Put Your Ideas Where Readers Expect Them

Put Your Ideas Where Readers Expect Them

Newsletter

Most writers think their job is to deliver good ideas.

It isn't.

Like the proverbial tree falling in the forest, if your idea lands in the wrong place, no one will understand it.

In this week's issue of Writer Science...

  • a Costco story that explains why your readers keep getting lost
  • nine practical tools to fix it, 
  • and a method for using writing to generate valuable ideas (instead of just recording what you already know).

🥩 Where's the Beef?: Giving Your Readers What They Need, Where They Need It

My Costco system is pretty tight.

In and out in 30 minutes, flat. Podcast in my earphones, pushing the cart like a lawnmower, better not get in my way. 

Locked in my sights is the ground beef. A big slab lasts me 2–3 weeks of lunches. I get it every time, and it’s always in the same spot. 

Except yesterday. It wasn’t there. 🤨 

I stalked every cooler in that store. Beef section. Chicken section. I even checked near the sushi. Nothing. 

Eventually I had to flag down a clerk, who led me around a corner to some hidden cooler I’d walked past a dozen times. 

He didn’t look particularly enthused to be leading me around. And I get it—he’d put out what I wanted. Couldn’t I just find it myself? 

But giving someone what they want isn’t enough. You have to put it where they expect to find it. 

This is the mistake most writers make. 

They package their ideas in a way that makes sense to them, then hand it off to readers and let them figure it out. 

But readers don’t come to your text as a blank slate, willing to wander through its aisles like they're in an art gallery. 

They come with fixed expectations—not just about what information they’ll find, but where within the structure of your text they expect to find it. 

Ignore those structural expectations, and you’re the clerk who hid the ground beef in a cooler nobody knew existed. 

The good news: there are practical, learnable writing tools that help you put your ideas exactly where readers are looking for them. 

I’ve been collecting those tools into a library of writing tools.

There are nine up now, but I'll be adding more as I discover them. Totally free. You can start using them today.


✍️ Interesting Ideas, Useful Tools

  • How to Write a Film Review ▶︎ Great cultural criticism doesn't ask "is it good?" It asks "why did this take hold?" I wrote about "The Unreal Thing" by Adam Gopnik, an essay that doesn't review The Matrix so much as excavate it, tracing an ancient anxiety through centuries of philosophy to explain how the film became a cultural touchstone.

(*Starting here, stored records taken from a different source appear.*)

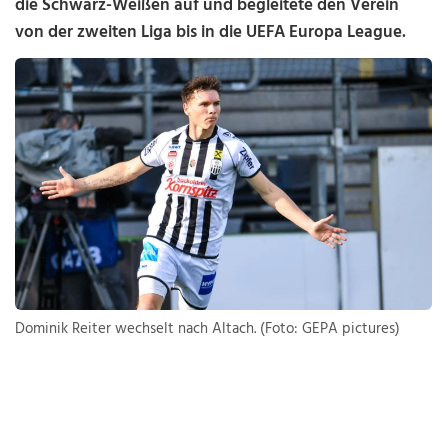
die Schwarz-Weißen auf und begleitete den Verein
von der zweiten Liga bis in die UEFA Europa League.
Dominik Reiter wechselt nach Altach. (Foto: GEPA pictures)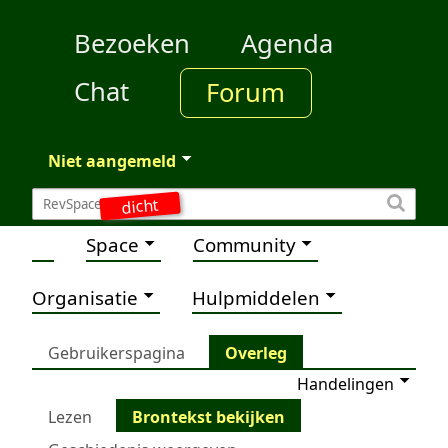
Bezoeken
Agenda
Chat
Forum
Niet aangemeld
dicht
Space
Community
Organisatie
Hulpmiddelen
Gebruikerspagina
Overleg
Handelingen
Lezen
Brontekst bekijken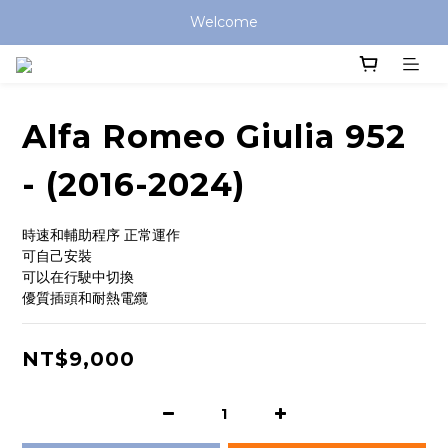
Welcome
Alfa Romeo Giulia 952
- (2016-2024)
時速和輔助程序 正常運作
可自己安裝
可以在行駛中切換
優質插頭和耐熱電纜
NT$9,000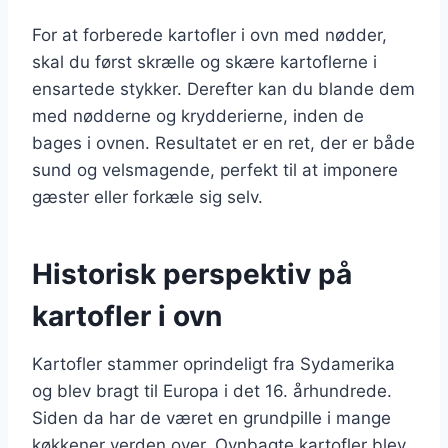
For at forberede kartofler i ovn med nødder,
skal du først skrælle og skære kartoflerne i
ensartede stykker. Derefter kan du blande dem
med nødderne og krydderierne, inden de
bages i ovnen. Resultatet er en ret, der er både
sund og velsmagende, perfekt til at imponere
gæster eller forkæle sig selv.
Historisk perspektiv på
kartofler i ovn
Kartofler stammer oprindeligt fra Sydamerika
og blev bragt til Europa i det 16. århundrede.
Siden da har de været en grundpille i mange
køkkener verden over. Ovnbagte kartofler blev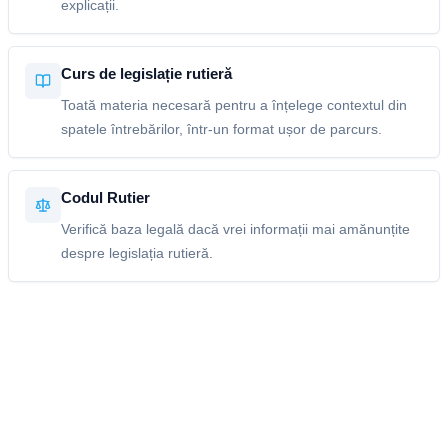
explicații.
Curs de legislație rutieră
Toată materia necesară pentru a înțelege contextul din
spatele întrebărilor, într-un format ușor de parcurs.
Codul Rutier
Verifică baza legală dacă vrei informații mai amănunțite
despre legislația rutieră.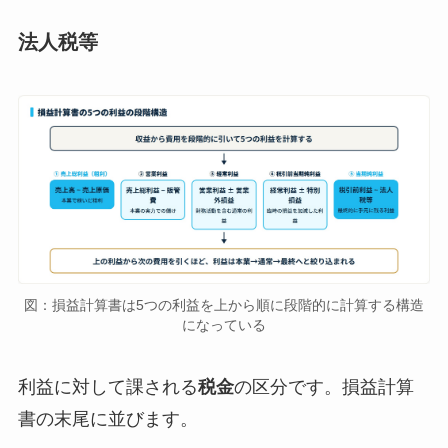
法人税等
図：損益計算書は5つの利益を上から順に段階的に計算する構造
になっている
利益に対して課される
税金
の区分です。損益計算
書の末尾に並びます。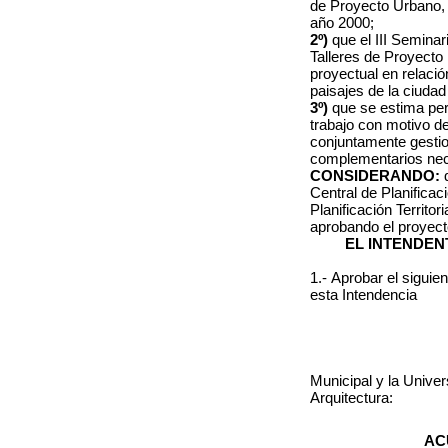
de Proyecto Urbano, e
año 2000;
2º)
que el III Semina
Talleres de Proyecto
proyectual en relació
paisajes de la ciudad
3º)
que se estima per
trabajo con motivo d
conjuntamente gesti
complementarios nece
CONSIDERANDO:
Central de Planificaci
Planificación Territo
aprobando el proyec
EL INTENDEN
1.-
Aprobar el siguien
esta Intendencia
Municipal y la Univer
Arquitectura:
AC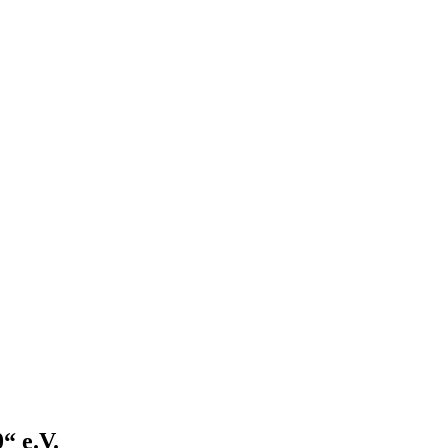
“ e.V.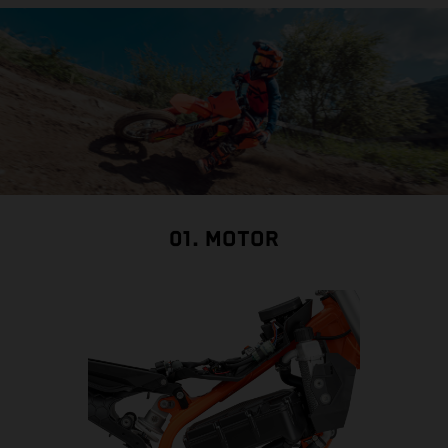
01. MOTOR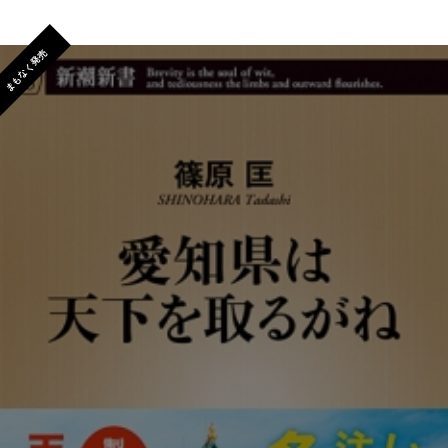
まもなく発売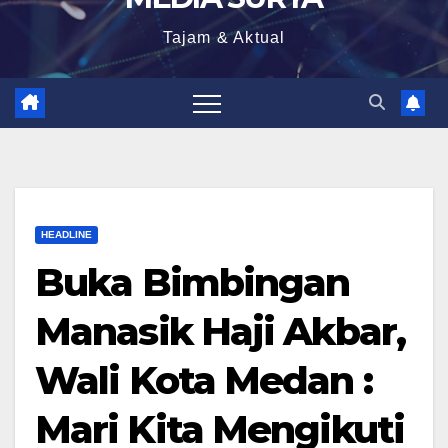
Tajam & Aktual
HEADLINE
Buka Bimbingan
Manasik Haji Akbar,
Wali Kota Medan :
Mari Kita Mengikuti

It's a great example of what ambitious nonfiction writing can do, and I can't wait to hear what you think of it over on Essay Club.
  • The Coffee Stain Problem ▶︎ You can't edit your own writing. Not really. Whenever you reread your words, your brain isn't actually reading. It's remembering. George Gopen explains why revision is harder than most writing advice admits.
  • Spotlight Your Main Characters ▶︎ Every sentence tells a story. And one of the first questions your reader asks is, Who/what is this story about? This writing tool will show you how to answer that question clearly every time.

💬 Think on Paper

The top 1% of experts don't treat writing as an afterthought; they use writing as an extension of their thinking.

If your expertise is valuable, then it answers question and solves problems. And real problems are too complex to be worked out in your head. (If they were that simple, they wouldn't be problems.)

So you can't think first, write second. 

You need to use writing to do your thinking.

Here's how:

  1. Adopt the "Write to Think" Method: Instead of aiming for a polished draft immediately, use your first writing session to generate ideas.

    Set a timer, open a blank document, and do a "brain dump" to solve problems through writing, not just record what you already know.
  2. Use a Reverse Outline: After completing your first draft, don't edit for style—yet. Instead, go back section by section and write a label describing exactly what each part does.

    If you cant label it, it's probably fluff or disorganized.
  3. Rebuild for the Reader: The path you took to understand an idea is likely not the best path for your reader.

    Use the labels from your reverse outline to restructure the document, starting from the reader's current knowledge and guiding them to the new understanding.
  4. Hunt for Community-Specific Code Words: Identify your specific target audience and research the language they use (e.g., technical terms, jargon, or values).

    Replace generic language with these "code words" to immediately signal that you understand their world and speak their language.